Time dragged; but the news from the provinces was consoling. The Foreign Office seemed still to be discouraged, and I am sure that Edward Brandès again wished that the Danish Antilles had suffered extinction. Even the enamelled surface of de Scavenius began to crack a little. Dilatory motions of all kinds were in order. The examination by the Parliamentary committees at which the delegates from the West Indies were present, had ceased to be even amusing. It was a farce without fun. The plebiscite could be put off no longer; on December 15th, the vote was taken. For the sale, 283,694; against the sale, 157,596. A comparatively small vote was cast. Many voters abstained. These were mostly Conservatives and Moderates. At last, it had come, but after what anxiety, doubts, fears, efforts,—but always hopes!
The Opposition proposed to continue objections to the sale of all the Islands. This would mean more appalling delays, and, with the U-boat menace increasing, failure. On December 16th, I entered the Foreign Office just as Djeved Bey, the Turkish Minister, was taking his leave; he had not been very sympathetic with the Turkish-German alliance; he was very French. After a few minutes' talk, I saw the Minister of Foreign Affairs. He looked unhappy and harassed, which was unusual. In the midst of alarms, he had always retained a certain calm, which gave everybody confidence. When the petrels flew about his head and the storms dashed, he was astonishingly courageous. To-day, he sighed. In spite of the plebiscite, he seemed to think that we were beaten. I was astonished. I had always thought that we had one quality, at least, in common—we liked embarrassing situations. I soon discovered the reason for this apparent loss of nerve.

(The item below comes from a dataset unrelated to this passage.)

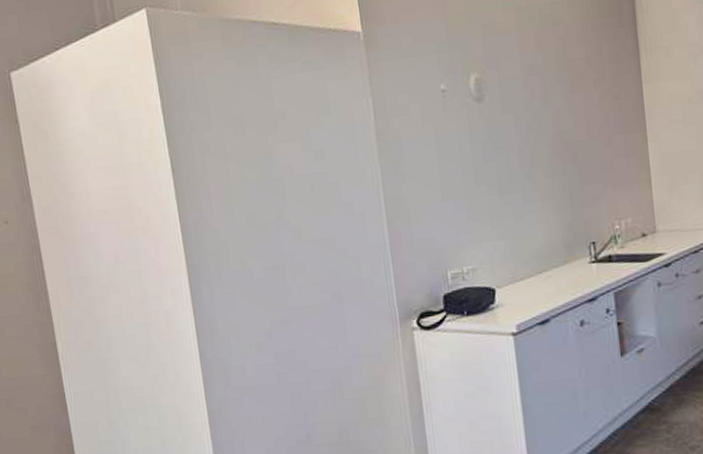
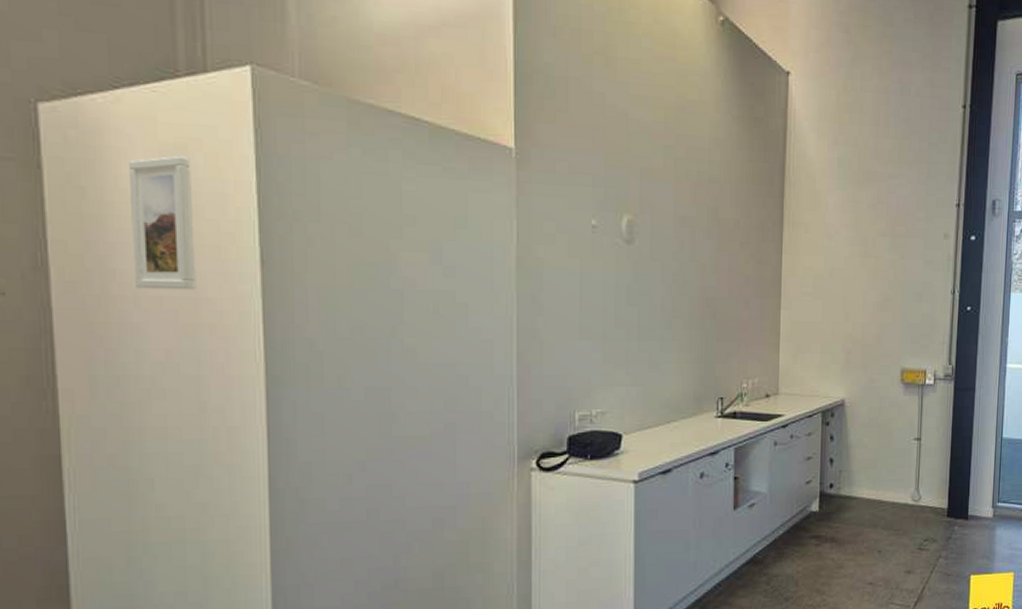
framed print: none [72,93,129,206] -> present [127,155,196,290]

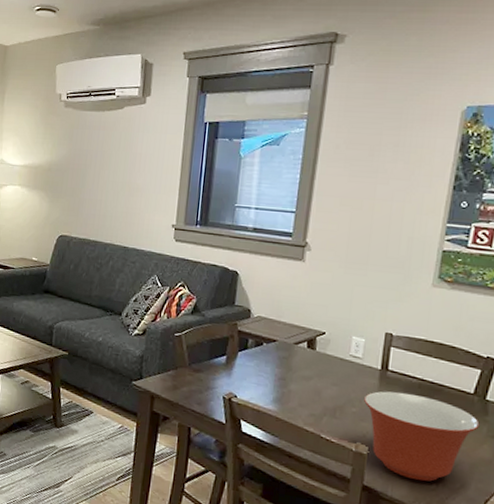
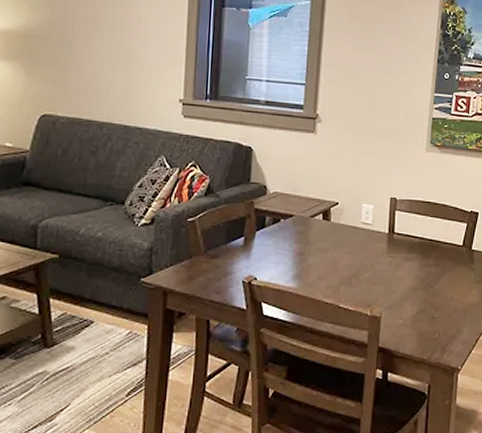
mixing bowl: present [364,391,480,482] -> none [376,252,468,333]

'Would our Government agree to take less than the three Islands?'
It was plain that the Opposition, not always fair, was tiring him and Brandès out; I could understand their position, and sympathise with their discouragement, but not feel it.
'To admit a new proposition on our part would be to interfere in the interior politics of Denmark,' I said. 'The plebiscite was arranged on the question of the treaty; it meant the cession of all the Danish Islands or nothing.' The Rigstag should not prepare such a change without making a new appeal to the country. I knew it was in the power of the Rigstag to refuse to ratify the vote of the people. It would simply mean a delay of the decision if it did so. I would make no proposition to my Government for a change in the treaty; if sucha proposition was seriously made, I must step down and out at once.
De Scavenius approved of what I said. I believed that we would win, in spite of dire prophecies. On Wednesday, December 20th, 1916, the vote in the Folkstag was taken; it stood,—90 for the sale; 19 against it. On December 21st, it stood, in the Landstag, 40 votes for the sale, and 19 against it.
Ambassador Gerard who had come to Copenhagen again, was among the first to offer his congratulations. He was most cordial. The sale was a fact. 'Just in time,' de Scavenius said. Just in time! The War Cloud was about to burst, and the Legation must prepare for it. The Islands had hitherto cut off my view; I now saw a New World.